The role of nature and nurture in regard to sensory data interpretation and evaluation has been a hotly debated topic by both scientists and psychologists. It is argued that nature is the source of all the stimuli, which are received and interpreted as sensory data. Sensory data interpretation and evaluation depends on the nature that a person or an animal has been brought up in. Taking, for instance, a person who has been brought up in an urban nature, has got used to traffic noises and other disturbances that the sensory receptors ignore such stimuli. However, a person who has been used to a rural and serene nature will perceive and evaluate traffic sounds and noise and evaluate it as disturbance as he or she is not used to such a nature.

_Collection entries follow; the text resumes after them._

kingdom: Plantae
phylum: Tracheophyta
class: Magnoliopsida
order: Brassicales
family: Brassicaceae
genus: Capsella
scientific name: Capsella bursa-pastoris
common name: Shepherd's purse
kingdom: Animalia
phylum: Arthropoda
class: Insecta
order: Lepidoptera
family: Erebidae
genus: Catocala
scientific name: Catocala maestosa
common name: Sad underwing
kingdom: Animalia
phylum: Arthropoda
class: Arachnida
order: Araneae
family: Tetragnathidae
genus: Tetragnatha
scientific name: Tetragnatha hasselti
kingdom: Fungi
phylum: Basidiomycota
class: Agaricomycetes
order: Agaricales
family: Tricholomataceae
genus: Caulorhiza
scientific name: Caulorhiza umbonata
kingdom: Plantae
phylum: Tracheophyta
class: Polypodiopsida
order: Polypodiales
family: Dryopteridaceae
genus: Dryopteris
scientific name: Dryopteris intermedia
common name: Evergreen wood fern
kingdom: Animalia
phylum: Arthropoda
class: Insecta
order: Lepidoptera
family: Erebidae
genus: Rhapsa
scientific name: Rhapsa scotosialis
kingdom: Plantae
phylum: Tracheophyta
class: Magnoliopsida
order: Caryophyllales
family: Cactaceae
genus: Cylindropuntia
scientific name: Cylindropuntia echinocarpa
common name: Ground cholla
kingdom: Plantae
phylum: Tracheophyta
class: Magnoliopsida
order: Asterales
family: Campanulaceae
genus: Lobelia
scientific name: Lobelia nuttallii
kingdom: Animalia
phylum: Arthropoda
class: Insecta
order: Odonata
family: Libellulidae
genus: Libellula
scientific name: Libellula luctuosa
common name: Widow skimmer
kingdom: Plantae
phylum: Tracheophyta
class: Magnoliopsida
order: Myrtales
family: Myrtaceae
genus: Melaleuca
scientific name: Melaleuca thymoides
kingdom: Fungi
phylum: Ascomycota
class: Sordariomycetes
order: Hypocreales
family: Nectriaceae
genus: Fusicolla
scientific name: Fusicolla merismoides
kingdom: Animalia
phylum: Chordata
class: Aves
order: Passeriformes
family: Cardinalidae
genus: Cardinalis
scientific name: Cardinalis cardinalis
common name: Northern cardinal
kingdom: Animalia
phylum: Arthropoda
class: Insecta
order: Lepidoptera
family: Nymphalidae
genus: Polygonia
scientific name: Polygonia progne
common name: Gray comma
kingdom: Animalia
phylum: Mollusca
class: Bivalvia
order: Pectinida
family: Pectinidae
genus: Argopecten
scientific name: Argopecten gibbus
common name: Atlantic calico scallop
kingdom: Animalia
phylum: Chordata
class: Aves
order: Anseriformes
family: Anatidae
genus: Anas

Nurture is another factor that affects sensory data interpretation and evaluation. It is argued that animals, humans included, nurture the way they perceive stimuli from the surrounding environment and interpret it. Through nurturing perceptions, people perceive and interpret objects and messages differently. As Brewer points out, sensory data interpretation and evaluation depend on what beliefs and expectations that have been nurtured in a person. Nurture determines how a person perceives, selects, organizes, interprets and evaluates various stimuli in order to make meaning of the surrounding environment. Therefore, nurture determines the sensory data that is encoded from various stimuli, how it is interpreted and evaluated.
Clearly, sensory perception is varied and depends on an individual and the environment the person lives in.